This is for https://bugs.llvm.org//show_bug.cgi?id=37029,
which was about the experiment of using hash_value for splitting strings.
hash_value at some point for short strings falls back to hash_short:
https://github.com/llvm-mirror/llvm/blob/master/include/llvm/ADT/Hashing.h#L453
I think we can use it instead of xxHash64 for `splitStrings, as this method
uses uint64_t as a return value and shows really good results it seems.
It computes the hash of the part of the string, but this seems to be OK here.
I used scylla to profile changes and benchmarked few algorithms.
splitNonStrings did not show up in profile,
so I experimented only on changing splitStrings.
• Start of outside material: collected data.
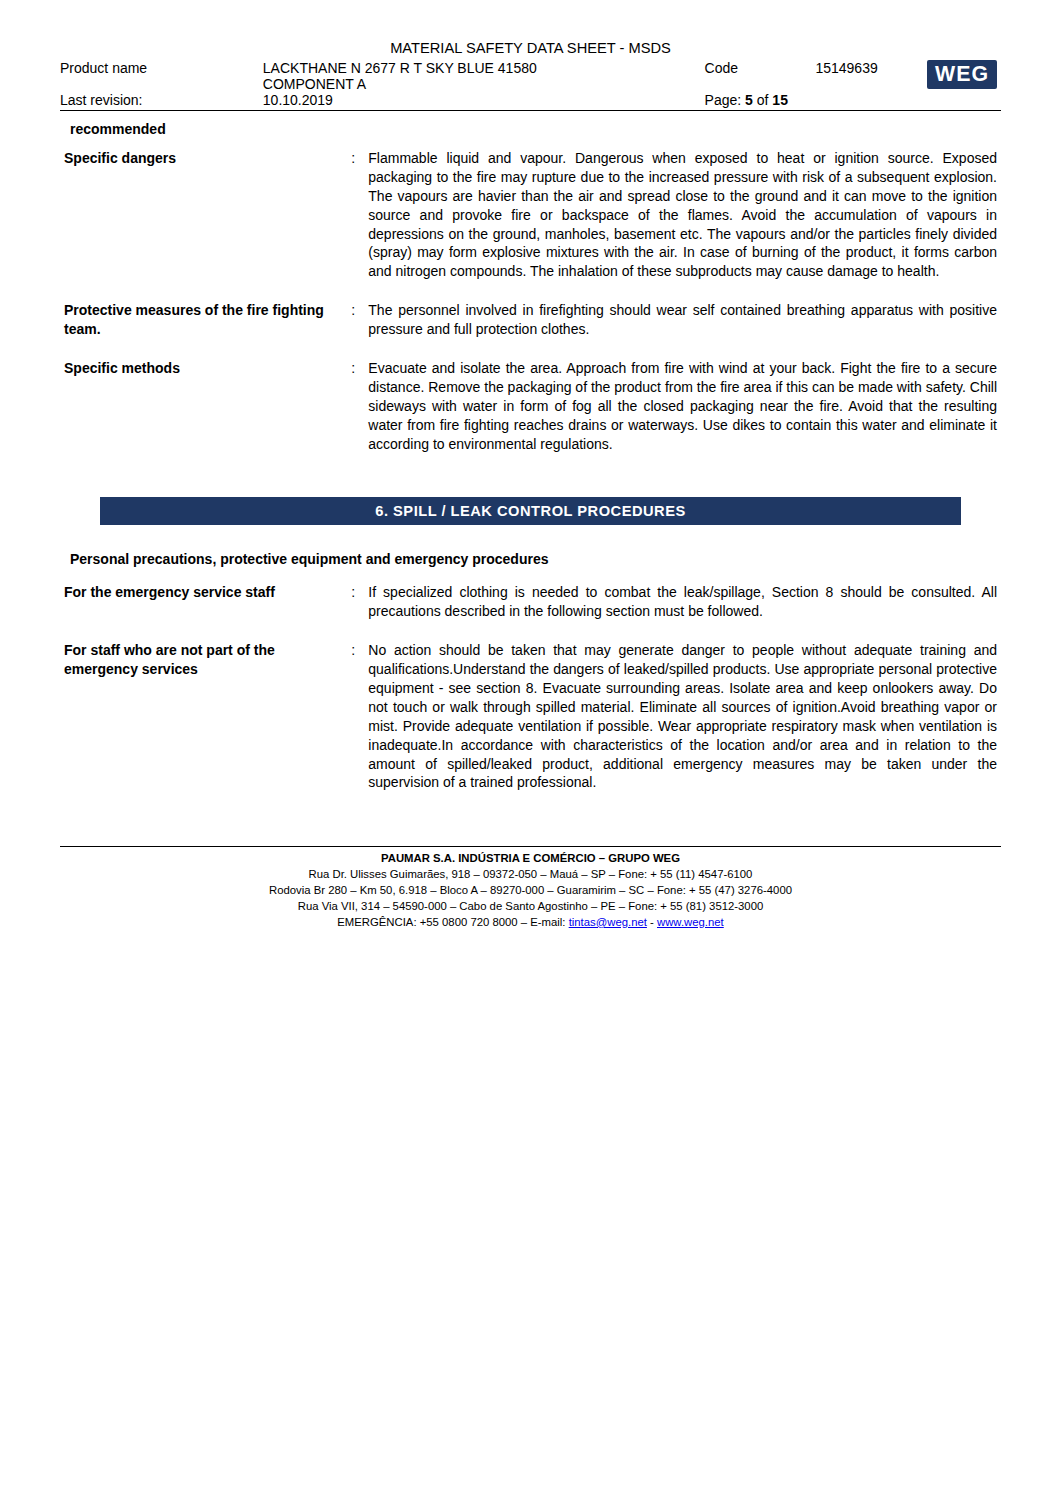MATERIAL SAFETY DATA SHEET - MSDS
| Product name | LACKTHANE N 2677 R T SKY BLUE 41580 COMPONENT A | Code | 15149639 | WEG |
| Last revision: | 10.10.2019 | Page: 5 of 15 |
recommended
| Specific dangers | : | Flammable liquid and vapour. Dangerous when exposed to heat or ignition source. Exposed packaging to the fire may rupture due to the increased pressure with risk of a subsequent explosion. The vapours are havier than the air and spread close to the ground and it can move to the ignition source and provoke fire or backspace of the flames. Avoid the accumulation of vapours in depressions on the ground, manholes, basement etc. The vapours and/or the particles finely divided (spray) may form explosive mixtures with the air. In case of burning of the product, it forms carbon and nitrogen compounds. The inhalation of these subproducts may cause damage to health. |
| Protective measures of the fire fighting team. | : | The personnel involved in firefighting should wear self contained breathing apparatus with positive pressure and full protection clothes. |
| Specific methods | : | Evacuate and isolate the area. Approach from fire with wind at your back. Fight the fire to a secure distance. Remove the packaging of the product from the fire area if this can be made with safety. Chill sideways with water in form of fog all the closed packaging near the fire. Avoid that the resulting water from fire fighting reaches drains or waterways. Use dikes to contain this water and eliminate it according to environmental regulations. |
6. SPILL / LEAK CONTROL PROCEDURES
Personal precautions, protective equipment and emergency procedures
| For the emergency service staff | : | If specialized clothing is needed to combat the leak/spillage, Section 8 should be consulted. All precautions described in the following section must be followed. |
| For staff who are not part of the emergency services | : | No action should be taken that may generate danger to people without adequate training and qualifications.Understand the dangers of leaked/spilled products. Use appropriate personal protective equipment - see section 8. Evacuate surrounding areas. Isolate area and keep onlookers away. Do not touch or walk through spilled material. Eliminate all sources of ignition.Avoid breathing vapor or mist. Provide adequate ventilation if possible. Wear appropriate respiratory mask when ventilation is inadequate.In accordance with characteristics of the location and/or area and in relation to the amount of spilled/leaked product, additional emergency measures may be taken under the supervision of a trained professional. |
PAUMAR S.A. INDÚSTRIA E COMÉRCIO – GRUPO WEG
Rua Dr. Ulisses Guimarães, 918 – 09372-050 – Mauá – SP – Fone: + 55 (11) 4547-6100
Rodovia Br 280 – Km 50, 6.918 – Bloco A – 89270-000 – Guaramirim – SC – Fone: + 55 (47) 3276-4000
Rua Via VII, 314 – 54590-000 – Cabo de Santo Agostinho – PE – Fone: + 55 (81) 3512-3000
EMERGÊNCIA: +55 0800 720 8000 – E-mail: tintas@weg.net - www.weg.net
Results are below:
* Default (xxHash64): CPU(%) CPU(ms) - lld.exe 100.00% 4254 + lld::elf::MergeInputSection::splitStrings 21.86% 930 * With use of hash_value: - lld.exe 100.00% 4001 + lld::elf::MergeInputSection::splitStrings 18.25% 730 * With use of hashGnu: - lld.exe 100.00 % 4469 + lld::elf::MergeInputSection::splitStrings 25.60 % 1144 * With use of hashSysV: - lld.exe (PID: 5716) 100.00 % 5080 + lld::elf::MergeInputSection::splitStrings 33.40 % 1711 * This patch: - lld.exe (PID: 9192) 100.00% 3866 + lld::elf::MergeInputSection::splitStrings 13.24 % 512
So this change improves total CPU time by about 10% (4254/3866) for Scylla.
And makes splitStrings about 80% faster.
(Note that is the time that profiler shows, I did not yet try to benchmark it
in a regular way).
Seed value used was taken from:
https://github.com/llvm-mirror/llvm/blob/master/include/llvm/ADT/Hashing.h#L328
It is equal to default seed used by hash_value
This is interesting, but if this is effective, we should do that in StringRef::hash so that it speeds up everyone's code, shouldn't we?